- GOAL OF THE EXERCISE
From the line with "X67953466Y-235117538D01*" through the line with "X63115371Y-233908014D01*", repeat the entries verbatim, both end lines included, and add nothing.

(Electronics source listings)
━━━━━━━━━━
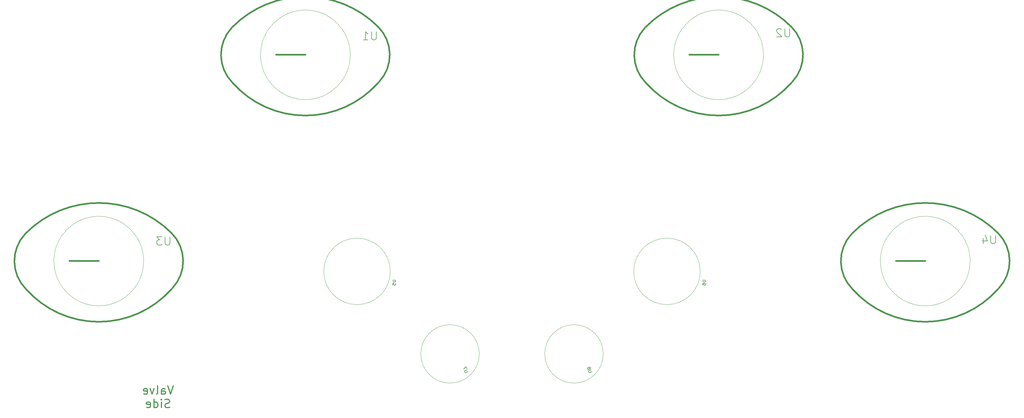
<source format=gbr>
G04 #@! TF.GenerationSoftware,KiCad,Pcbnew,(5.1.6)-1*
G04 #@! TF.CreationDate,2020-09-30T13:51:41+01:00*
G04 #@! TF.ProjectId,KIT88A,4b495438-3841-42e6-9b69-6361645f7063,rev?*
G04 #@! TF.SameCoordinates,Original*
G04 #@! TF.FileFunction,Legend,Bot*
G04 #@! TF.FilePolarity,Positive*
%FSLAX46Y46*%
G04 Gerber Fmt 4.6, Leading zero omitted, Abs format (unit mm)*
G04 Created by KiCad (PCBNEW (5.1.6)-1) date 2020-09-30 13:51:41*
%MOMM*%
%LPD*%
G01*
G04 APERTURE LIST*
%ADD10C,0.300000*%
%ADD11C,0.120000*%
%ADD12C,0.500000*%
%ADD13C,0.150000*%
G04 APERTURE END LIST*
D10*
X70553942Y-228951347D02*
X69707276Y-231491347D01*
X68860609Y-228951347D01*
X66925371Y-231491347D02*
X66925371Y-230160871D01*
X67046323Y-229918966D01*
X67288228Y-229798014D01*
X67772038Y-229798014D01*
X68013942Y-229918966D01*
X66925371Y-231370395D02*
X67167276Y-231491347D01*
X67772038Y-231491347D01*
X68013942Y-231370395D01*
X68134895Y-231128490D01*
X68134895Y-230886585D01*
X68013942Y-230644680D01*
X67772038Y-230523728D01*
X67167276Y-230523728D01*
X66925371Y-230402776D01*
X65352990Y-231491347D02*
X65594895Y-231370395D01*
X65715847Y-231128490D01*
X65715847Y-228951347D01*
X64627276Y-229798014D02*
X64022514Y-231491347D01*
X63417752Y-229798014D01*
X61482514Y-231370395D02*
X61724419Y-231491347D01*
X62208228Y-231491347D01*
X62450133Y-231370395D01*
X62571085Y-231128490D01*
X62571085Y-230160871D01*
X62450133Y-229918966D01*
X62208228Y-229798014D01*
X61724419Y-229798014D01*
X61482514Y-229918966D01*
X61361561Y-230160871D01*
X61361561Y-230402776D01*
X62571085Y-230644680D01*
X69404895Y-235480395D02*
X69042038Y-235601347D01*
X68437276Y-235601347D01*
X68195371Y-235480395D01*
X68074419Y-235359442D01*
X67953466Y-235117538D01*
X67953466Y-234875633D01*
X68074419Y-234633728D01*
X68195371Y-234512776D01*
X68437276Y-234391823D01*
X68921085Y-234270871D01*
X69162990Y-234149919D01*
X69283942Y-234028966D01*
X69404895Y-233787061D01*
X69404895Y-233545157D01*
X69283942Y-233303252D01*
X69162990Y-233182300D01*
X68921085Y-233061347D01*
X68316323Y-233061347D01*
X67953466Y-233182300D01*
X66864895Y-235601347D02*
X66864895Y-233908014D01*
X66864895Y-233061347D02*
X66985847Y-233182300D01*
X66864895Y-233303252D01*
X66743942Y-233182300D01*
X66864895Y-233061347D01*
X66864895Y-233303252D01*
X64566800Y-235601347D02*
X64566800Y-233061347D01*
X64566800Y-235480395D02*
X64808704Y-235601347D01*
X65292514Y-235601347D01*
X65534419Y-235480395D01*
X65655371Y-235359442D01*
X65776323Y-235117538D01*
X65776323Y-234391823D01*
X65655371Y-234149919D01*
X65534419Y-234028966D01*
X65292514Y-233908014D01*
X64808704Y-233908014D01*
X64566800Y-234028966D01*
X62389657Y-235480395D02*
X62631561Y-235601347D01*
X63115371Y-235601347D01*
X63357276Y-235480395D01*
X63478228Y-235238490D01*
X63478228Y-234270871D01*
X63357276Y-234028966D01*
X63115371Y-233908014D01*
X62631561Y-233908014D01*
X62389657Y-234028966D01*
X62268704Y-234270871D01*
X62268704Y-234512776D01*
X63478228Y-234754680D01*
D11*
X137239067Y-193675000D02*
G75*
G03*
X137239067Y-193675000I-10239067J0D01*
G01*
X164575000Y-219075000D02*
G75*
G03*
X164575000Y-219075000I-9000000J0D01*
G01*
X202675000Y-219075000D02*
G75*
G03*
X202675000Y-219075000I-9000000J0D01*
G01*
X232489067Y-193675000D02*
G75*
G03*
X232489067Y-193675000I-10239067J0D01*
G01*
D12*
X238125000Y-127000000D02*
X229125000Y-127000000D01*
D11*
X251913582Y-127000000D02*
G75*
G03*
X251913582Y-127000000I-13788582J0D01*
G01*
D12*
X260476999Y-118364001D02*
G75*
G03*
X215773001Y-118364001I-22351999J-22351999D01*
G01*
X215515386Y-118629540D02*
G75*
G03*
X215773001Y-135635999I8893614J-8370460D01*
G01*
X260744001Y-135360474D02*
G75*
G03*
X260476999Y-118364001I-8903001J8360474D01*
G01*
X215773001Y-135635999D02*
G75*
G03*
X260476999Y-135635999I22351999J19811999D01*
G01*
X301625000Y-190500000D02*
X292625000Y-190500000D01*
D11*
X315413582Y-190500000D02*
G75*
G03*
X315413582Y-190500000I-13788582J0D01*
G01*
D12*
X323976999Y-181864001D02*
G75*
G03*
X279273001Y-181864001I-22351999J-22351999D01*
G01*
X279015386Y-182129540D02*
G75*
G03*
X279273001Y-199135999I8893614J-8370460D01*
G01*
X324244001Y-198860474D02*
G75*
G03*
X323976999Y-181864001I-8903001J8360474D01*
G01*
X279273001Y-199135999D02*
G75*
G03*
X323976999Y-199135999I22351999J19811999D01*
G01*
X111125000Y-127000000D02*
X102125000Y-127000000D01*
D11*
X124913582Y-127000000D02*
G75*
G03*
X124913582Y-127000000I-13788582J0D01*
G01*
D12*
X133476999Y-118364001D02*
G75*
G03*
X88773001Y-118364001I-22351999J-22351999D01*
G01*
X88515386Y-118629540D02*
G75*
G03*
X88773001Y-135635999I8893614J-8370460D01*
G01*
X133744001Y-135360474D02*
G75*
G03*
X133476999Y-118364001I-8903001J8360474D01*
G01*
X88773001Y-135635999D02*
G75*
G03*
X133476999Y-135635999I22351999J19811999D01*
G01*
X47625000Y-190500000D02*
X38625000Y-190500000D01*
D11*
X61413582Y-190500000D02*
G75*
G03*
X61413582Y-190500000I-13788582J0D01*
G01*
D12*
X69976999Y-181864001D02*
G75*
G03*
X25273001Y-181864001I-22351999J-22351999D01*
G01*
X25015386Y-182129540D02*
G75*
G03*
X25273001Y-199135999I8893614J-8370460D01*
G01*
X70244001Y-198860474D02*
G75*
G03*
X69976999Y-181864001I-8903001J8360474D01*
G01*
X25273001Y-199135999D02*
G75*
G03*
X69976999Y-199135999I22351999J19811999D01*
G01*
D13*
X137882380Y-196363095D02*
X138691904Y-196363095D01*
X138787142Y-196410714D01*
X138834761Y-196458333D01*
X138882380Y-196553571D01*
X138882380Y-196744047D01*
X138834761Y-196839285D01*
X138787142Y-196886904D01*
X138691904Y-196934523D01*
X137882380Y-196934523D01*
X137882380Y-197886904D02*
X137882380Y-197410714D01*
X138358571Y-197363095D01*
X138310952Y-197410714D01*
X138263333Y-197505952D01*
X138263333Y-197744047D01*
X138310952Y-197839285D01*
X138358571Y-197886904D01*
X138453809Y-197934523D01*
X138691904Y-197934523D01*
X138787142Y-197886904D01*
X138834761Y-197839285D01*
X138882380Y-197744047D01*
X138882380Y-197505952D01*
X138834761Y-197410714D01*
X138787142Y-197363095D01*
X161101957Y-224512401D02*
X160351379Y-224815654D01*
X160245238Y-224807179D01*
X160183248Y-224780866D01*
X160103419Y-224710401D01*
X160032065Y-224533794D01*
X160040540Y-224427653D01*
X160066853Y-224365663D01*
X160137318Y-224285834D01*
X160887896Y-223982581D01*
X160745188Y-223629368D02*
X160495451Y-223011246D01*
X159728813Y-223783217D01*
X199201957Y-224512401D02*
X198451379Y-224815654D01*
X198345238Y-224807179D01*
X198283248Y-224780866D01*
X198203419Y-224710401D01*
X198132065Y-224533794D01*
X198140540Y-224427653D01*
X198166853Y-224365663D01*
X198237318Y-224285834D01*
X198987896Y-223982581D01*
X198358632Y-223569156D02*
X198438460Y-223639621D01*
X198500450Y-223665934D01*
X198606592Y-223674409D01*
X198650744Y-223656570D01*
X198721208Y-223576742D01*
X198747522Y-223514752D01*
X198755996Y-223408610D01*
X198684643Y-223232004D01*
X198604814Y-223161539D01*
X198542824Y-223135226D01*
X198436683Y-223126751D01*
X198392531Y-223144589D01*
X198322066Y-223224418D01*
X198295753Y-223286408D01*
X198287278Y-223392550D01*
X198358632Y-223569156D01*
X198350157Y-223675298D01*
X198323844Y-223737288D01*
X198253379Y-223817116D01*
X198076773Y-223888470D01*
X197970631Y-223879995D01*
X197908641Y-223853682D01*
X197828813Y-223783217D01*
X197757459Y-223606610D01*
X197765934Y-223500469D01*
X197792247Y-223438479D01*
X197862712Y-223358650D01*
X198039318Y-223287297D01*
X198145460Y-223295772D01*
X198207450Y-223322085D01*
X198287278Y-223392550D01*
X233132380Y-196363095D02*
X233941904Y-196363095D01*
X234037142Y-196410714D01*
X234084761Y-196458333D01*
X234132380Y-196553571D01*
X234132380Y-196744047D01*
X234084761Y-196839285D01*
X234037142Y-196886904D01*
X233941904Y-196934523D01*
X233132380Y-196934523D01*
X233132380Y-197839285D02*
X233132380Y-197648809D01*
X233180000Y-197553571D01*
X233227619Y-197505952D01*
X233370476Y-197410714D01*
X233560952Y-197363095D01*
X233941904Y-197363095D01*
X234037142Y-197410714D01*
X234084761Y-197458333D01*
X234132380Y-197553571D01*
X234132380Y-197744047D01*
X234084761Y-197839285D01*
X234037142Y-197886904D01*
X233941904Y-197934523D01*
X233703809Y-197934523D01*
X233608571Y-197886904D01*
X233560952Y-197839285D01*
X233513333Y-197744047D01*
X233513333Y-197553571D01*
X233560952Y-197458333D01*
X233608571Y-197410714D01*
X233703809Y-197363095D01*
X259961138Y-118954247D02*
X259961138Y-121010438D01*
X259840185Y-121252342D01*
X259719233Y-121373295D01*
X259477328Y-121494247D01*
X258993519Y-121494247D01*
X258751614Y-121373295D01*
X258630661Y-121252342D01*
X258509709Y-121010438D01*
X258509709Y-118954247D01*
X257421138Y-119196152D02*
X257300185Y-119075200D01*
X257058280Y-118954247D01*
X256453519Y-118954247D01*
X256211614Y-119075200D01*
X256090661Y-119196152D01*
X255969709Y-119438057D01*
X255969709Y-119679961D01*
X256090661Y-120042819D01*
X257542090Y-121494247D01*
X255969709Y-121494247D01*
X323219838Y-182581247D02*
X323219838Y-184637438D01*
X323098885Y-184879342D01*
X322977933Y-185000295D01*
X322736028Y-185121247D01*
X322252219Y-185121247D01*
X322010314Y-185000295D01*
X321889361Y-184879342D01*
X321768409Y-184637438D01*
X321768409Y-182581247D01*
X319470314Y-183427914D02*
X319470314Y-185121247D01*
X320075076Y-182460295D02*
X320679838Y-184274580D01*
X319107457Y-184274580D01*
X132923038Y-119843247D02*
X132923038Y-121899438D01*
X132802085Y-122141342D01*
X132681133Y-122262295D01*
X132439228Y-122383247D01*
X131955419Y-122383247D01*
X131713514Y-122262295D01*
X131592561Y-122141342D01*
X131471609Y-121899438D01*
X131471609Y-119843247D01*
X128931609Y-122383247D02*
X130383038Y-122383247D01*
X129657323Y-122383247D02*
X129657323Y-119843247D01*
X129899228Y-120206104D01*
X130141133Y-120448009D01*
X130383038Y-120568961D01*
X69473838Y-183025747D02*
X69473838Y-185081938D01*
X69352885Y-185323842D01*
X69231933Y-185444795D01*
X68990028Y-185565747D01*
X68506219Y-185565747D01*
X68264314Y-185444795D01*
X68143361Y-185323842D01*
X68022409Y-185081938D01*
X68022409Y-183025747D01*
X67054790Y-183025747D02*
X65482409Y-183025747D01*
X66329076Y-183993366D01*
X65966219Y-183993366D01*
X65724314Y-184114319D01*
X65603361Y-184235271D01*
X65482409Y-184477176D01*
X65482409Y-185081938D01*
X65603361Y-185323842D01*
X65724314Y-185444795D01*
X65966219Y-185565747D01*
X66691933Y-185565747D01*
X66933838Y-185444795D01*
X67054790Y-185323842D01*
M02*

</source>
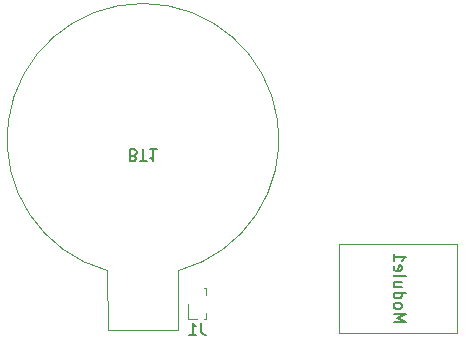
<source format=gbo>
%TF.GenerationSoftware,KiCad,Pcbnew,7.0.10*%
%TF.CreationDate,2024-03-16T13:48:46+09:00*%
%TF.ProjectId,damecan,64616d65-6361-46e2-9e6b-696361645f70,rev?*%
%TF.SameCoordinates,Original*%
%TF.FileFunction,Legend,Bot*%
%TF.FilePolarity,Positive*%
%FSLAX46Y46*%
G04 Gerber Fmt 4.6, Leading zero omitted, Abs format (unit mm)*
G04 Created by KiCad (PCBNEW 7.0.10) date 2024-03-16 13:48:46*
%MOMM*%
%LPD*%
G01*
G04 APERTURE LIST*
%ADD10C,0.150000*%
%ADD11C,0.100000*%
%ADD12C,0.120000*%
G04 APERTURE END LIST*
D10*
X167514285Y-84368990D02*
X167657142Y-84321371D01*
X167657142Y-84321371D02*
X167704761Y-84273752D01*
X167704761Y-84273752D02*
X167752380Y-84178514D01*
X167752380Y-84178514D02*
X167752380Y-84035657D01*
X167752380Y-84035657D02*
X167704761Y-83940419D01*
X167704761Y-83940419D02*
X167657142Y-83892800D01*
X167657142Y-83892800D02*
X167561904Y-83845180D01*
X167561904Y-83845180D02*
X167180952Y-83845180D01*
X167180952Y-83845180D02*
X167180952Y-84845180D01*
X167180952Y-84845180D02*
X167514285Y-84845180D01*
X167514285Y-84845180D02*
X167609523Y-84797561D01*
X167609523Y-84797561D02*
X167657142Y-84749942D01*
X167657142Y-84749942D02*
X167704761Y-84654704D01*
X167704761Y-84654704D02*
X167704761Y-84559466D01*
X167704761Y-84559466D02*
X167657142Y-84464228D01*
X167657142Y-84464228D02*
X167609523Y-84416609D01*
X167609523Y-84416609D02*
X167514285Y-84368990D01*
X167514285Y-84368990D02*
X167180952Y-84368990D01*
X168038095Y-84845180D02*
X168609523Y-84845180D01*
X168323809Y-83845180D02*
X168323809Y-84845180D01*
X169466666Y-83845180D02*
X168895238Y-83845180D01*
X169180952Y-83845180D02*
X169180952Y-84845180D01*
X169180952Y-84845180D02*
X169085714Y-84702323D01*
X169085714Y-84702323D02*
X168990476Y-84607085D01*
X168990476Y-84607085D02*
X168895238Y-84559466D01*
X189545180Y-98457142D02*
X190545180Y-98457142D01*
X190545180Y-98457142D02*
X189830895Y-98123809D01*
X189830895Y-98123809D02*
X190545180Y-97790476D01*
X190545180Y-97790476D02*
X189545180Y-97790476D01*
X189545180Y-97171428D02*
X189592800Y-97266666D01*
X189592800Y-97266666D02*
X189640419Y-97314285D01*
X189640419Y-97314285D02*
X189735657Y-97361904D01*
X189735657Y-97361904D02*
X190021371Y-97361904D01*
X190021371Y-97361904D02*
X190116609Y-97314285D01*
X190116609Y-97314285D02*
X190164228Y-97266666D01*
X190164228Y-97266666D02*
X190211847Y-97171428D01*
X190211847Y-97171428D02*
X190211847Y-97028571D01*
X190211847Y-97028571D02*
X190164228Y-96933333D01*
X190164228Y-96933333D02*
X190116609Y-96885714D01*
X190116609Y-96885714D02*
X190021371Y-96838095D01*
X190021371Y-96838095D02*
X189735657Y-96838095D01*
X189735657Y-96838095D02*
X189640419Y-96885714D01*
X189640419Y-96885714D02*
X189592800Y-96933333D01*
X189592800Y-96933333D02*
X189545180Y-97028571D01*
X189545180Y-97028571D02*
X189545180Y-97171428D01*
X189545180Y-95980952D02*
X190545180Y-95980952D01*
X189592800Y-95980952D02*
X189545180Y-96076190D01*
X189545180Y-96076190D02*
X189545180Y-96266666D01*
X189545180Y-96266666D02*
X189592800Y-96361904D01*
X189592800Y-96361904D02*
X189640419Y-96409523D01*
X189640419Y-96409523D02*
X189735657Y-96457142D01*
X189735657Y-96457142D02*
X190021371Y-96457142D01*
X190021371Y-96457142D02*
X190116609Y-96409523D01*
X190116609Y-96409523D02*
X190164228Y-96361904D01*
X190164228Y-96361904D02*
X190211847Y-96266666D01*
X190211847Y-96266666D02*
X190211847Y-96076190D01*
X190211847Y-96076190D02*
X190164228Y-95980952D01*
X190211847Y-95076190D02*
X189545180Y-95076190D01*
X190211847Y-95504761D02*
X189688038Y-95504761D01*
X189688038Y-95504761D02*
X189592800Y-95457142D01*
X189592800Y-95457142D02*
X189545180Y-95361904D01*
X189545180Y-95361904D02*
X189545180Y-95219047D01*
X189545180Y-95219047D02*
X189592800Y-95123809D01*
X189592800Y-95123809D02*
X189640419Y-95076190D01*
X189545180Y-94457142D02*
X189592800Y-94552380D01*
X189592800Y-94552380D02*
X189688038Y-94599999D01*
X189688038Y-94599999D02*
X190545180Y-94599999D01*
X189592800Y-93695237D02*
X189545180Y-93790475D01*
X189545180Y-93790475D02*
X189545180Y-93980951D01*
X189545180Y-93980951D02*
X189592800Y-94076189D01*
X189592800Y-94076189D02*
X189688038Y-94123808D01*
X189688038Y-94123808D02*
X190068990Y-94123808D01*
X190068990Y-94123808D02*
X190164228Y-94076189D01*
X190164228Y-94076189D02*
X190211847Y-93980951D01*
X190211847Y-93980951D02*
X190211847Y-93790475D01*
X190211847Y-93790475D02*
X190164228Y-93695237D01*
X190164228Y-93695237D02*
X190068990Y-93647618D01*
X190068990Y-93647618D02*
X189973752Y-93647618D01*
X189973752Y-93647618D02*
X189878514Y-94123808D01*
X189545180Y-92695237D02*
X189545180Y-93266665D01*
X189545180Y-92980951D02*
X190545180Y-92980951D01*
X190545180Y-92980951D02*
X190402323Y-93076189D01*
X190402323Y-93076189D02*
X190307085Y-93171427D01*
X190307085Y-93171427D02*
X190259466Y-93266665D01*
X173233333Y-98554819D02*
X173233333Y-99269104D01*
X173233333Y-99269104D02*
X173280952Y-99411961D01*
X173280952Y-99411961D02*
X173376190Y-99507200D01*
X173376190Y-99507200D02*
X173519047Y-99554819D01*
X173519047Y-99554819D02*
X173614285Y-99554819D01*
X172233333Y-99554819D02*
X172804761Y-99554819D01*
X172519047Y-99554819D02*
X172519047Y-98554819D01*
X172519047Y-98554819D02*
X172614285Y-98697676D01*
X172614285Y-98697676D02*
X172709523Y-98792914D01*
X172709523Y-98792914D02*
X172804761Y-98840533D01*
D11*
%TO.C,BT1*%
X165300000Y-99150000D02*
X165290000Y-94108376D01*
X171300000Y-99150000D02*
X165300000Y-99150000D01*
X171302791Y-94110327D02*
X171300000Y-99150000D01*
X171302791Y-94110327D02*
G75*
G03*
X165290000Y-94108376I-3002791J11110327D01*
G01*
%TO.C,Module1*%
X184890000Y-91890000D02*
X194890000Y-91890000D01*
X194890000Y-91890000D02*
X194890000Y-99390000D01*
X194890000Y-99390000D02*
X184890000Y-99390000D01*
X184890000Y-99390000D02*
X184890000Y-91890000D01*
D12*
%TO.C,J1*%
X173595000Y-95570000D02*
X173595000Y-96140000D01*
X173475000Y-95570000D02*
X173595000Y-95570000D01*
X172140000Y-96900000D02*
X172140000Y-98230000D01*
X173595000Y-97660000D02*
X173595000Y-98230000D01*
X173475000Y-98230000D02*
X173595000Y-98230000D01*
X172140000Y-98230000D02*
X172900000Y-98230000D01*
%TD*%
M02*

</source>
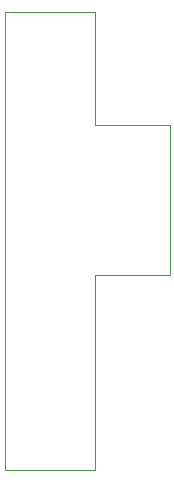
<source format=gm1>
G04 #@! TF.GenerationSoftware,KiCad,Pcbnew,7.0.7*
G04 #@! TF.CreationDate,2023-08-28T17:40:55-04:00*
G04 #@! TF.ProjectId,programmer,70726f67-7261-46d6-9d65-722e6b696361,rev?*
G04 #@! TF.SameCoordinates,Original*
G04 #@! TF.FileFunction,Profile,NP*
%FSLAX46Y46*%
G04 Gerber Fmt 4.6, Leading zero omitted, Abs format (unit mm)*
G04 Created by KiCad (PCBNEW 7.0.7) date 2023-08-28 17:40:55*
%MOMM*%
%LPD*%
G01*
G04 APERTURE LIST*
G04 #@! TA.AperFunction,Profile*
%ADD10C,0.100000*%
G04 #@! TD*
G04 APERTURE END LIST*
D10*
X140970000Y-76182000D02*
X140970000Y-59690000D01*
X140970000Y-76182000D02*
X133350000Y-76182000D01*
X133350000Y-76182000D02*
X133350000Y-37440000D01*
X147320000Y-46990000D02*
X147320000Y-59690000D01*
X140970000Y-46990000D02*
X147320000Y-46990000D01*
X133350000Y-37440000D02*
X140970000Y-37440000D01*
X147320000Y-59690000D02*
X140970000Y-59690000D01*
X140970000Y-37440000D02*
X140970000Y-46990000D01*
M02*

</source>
━━━━━━━━━━
- SOLUTION BELOW
X67953466Y-235117538D01*
X67953466Y-234875633D01*
X68074419Y-234633728D01*
X68195371Y-234512776D01*
X68437276Y-234391823D01*
X68921085Y-234270871D01*
X69162990Y-234149919D01*
X69283942Y-234028966D01*
X69404895Y-233787061D01*
X69404895Y-233545157D01*
X69283942Y-233303252D01*
X69162990Y-233182300D01*
X68921085Y-233061347D01*
X68316323Y-233061347D01*
X67953466Y-233182300D01*
X66864895Y-235601347D02*
X66864895Y-233908014D01*
X66864895Y-233061347D02*
X66985847Y-233182300D01*
X66864895Y-233303252D01*
X66743942Y-233182300D01*
X66864895Y-233061347D01*
X66864895Y-233303252D01*
X64566800Y-235601347D02*
X64566800Y-233061347D01*
X64566800Y-235480395D02*
X64808704Y-235601347D01*
X65292514Y-235601347D01*
X65534419Y-235480395D01*
X65655371Y-235359442D01*
X65776323Y-235117538D01*
X65776323Y-234391823D01*
X65655371Y-234149919D01*
X65534419Y-234028966D01*
X65292514Y-233908014D01*
X64808704Y-233908014D01*
X64566800Y-234028966D01*
X62389657Y-235480395D02*
X62631561Y-235601347D01*
X63115371Y-235601347D01*
X63357276Y-235480395D01*
X63478228Y-235238490D01*
X63478228Y-234270871D01*
X63357276Y-234028966D01*
X63115371Y-233908014D01*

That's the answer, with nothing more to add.